このデータの保存はあくまでも審査目的なので、Azure OpenAI Serviceは顧客データを一切モデルの学習等に利用しない約束をホームページで明記されています。
個人情報を扱う場合
(筆者も法律のことは詳しくないので、以下の話は経験に過ぎなくて、もっと良いやり方があるかもしれません。)
Azure OpenAI Service申請する際に、リージョンを選ぶ必要があります。個人情報を含むデータを処理する場合はWest Europeを選択したほうが無難です。
なぜかどいうと、EUのGDPRは日本の個人情報保護法と互換性があるため、契約上の法務上の手続きがしやすいためです。
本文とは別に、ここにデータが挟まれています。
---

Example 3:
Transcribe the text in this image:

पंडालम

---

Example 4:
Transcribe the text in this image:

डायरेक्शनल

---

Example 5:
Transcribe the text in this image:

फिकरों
国の機関である個人情報保護委員会は『日EU間・日英間のデータ越境移転について』で、日EU間のデータ越境移転について以下のように述べています。
日EU間では、相互の円滑な個人データの移転を図る相互認証の枠組みが成立しており、互いのデータ保護制度を同等とみなし、両者間での自由な個人データ流通が可能となっています。
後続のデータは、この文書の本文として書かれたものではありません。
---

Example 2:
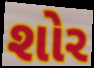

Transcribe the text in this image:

શોર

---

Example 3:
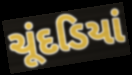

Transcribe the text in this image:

ચૂંદડિયાં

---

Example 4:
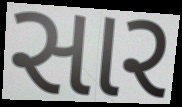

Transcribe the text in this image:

સાર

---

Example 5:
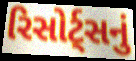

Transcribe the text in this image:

રિસોર્ટ્સનું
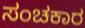
ಸಂಚಕಾರ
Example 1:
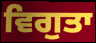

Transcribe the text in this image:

ਵਿਗੁਤਾ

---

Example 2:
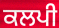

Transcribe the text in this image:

ਕਲਪੀ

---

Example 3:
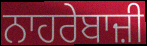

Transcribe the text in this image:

ਨਾਹਰੇਬਾਜ਼ੀ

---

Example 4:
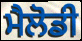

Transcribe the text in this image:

ਮੈਲੋਡੀ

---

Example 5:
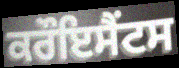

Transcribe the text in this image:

ਕਰੌਇਸੈਂਟਸ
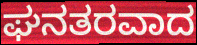
ಘನತರವಾದ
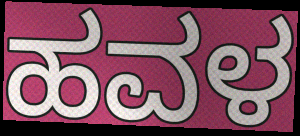
ಹವಳ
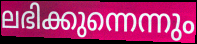
ലഭിക്കുന്നെന്നും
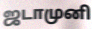
ஜடாமுனி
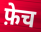
फ़ेच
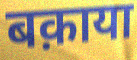
बक़ाया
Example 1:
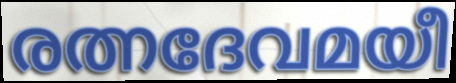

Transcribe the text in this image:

രത്നദേവമയീ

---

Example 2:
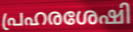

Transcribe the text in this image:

പ്രഹരശേഷി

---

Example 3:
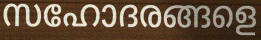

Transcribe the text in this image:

സഹോദരങ്ങളെ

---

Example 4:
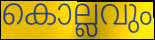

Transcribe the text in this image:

കൊല്ലവും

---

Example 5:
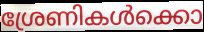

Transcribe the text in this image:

ശ്രേണികൾക്കൊ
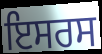
ਇਸਰਸ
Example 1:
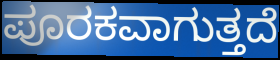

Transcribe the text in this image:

ಪೂರಕವಾಗುತ್ತದೆ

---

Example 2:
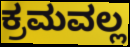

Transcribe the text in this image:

ಕ್ರಮವಲ್ಲ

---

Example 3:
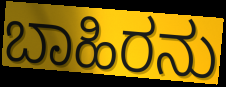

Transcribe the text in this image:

ಬಾಹಿರನು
しかし、West Europeをリージョンとして選択することにはデメリットもあります。それは最新のモデルがすぐに利用できないことです。例えば、現時点ではGPT4はまだWest Europeで利用できません。これから新しいモデルが出ても、それがWest Europeで適用されるまでに時間がかかる可能性があります。
Azureの担当者にリージョン問題について問い合わせたところ、「どのリージョンでデプロイしても、Azure OpenAI ServiceはGDPRに準拠しています」との回答を得ました。 このページで同じ回答を確認することができます。したがって、リージョンをアメリカに設定することも可能かもしれません。ただし、アメリカを選ぶ場合には、さらなる調査が必要です。